#### Work item:
For the entries that follow, restate word for word the line containing "red indicate the", the line containing "By hovering over", and every line that lies between them.

#### Dataset content:
┏━━
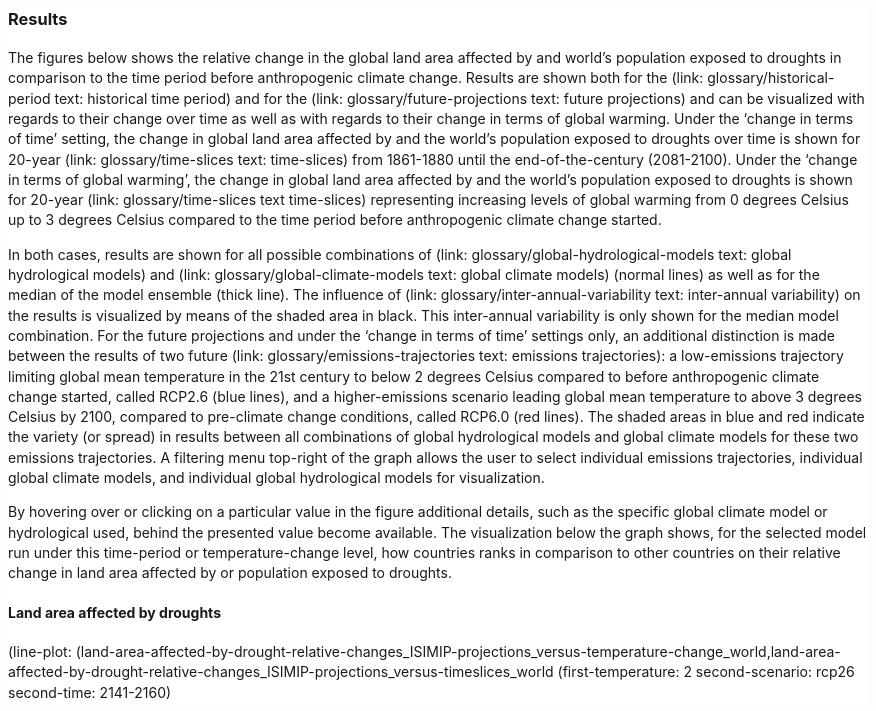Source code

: ### Results

The figures below shows the relative change in the global land area affected by and world’s
population exposed to droughts in comparison to the time period before anthropogenic climate change.
Results are shown both for the (link: glossary/historical-period text: historical time period) and
for the (link: glossary/future-projections text: future projections) and can be visualized with
regards to their change over time as well as with regards to their change in terms of global
warming. Under the ‘change in terms of time’ setting, the change in global land area affected by and
the world’s population exposed to droughts over time is shown for 20-year (link:
glossary/time-slices text: time-slices) from 1861-1880 until the end-of-the-century (2081-2100).
Under the ‘change in terms of global warming’, the change in global land area affected by and the
world’s population exposed to droughts is shown for 20-year (link: glossary/time-slices text
time-slices) representing increasing levels of global warming from 0 degrees Celsius up to 3 degrees
Celsius compared to the time period before anthropogenic climate change started.

In both cases, results are shown for all possible combinations of (link:
glossary/global-hydrological-models text: global hydrological models) and (link:
glossary/global-climate-models text: global climate models) (normal lines) as well as for the median
of the model ensemble (thick line). The influence of (link: glossary/inter-annual-variability text:
inter-annual variability) on the results is visualized by means of the shaded area in black. This
inter-annual variability is only shown for the median model combination. For the future projections
and under the ‘change in terms of time’ settings only, an additional distinction is made between the
results of two future (link: glossary/emissions-trajectories text: emissions trajectories): a
low-emissions trajectory limiting global mean temperature in the 21st century to below 2 degrees
Celsius compared to before anthropogenic climate change started, called RCP2.6 (blue lines), and a
higher-emissions scenario leading global mean temperature to above 3 degrees Celsius by 2100,
compared to pre-climate change conditions, called RCP6.0 (red lines). The shaded areas in blue and
red indicate the variety (or spread) in results between all combinations of global hydrological
models and global climate models for these two emissions trajectories. A filtering menu top-right of
the graph allows the user to select individual emissions trajectories, individual global climate
models, and individual global hydrological models for visualization.

By hovering over or clicking on a particular value in the figure additional details, such as the
specific global climate model or hydrological used, behind the presented value become available. The
visualization below the graph shows, for the selected model run under this time-period or
temperature-change level, how countries ranks in comparison to other countries on their relative
change in land area affected by or population exposed to droughts.

#### Land area affected by droughts

(line-plot:
(land-area-affected-by-drought-relative-changes_ISIMIP-projections_versus-temperature-change_world,land-area-affected-by-drought-relative-changes_ISIMIP-projections_versus-timeslices_world
(first-temperature: 2 second-scenario: rcp26 second-time: 2141-2160)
┗━━
#### Reply:
red indicate the variety (or spread) in results between all combinations of global hydrological
models and global climate models for these two emissions trajectories. A filtering menu top-right of
the graph allows the user to select individual emissions trajectories, individual global climate
models, and individual global hydrological models for visualization.

By hovering over or clicking on a particular value in the figure additional details, such as the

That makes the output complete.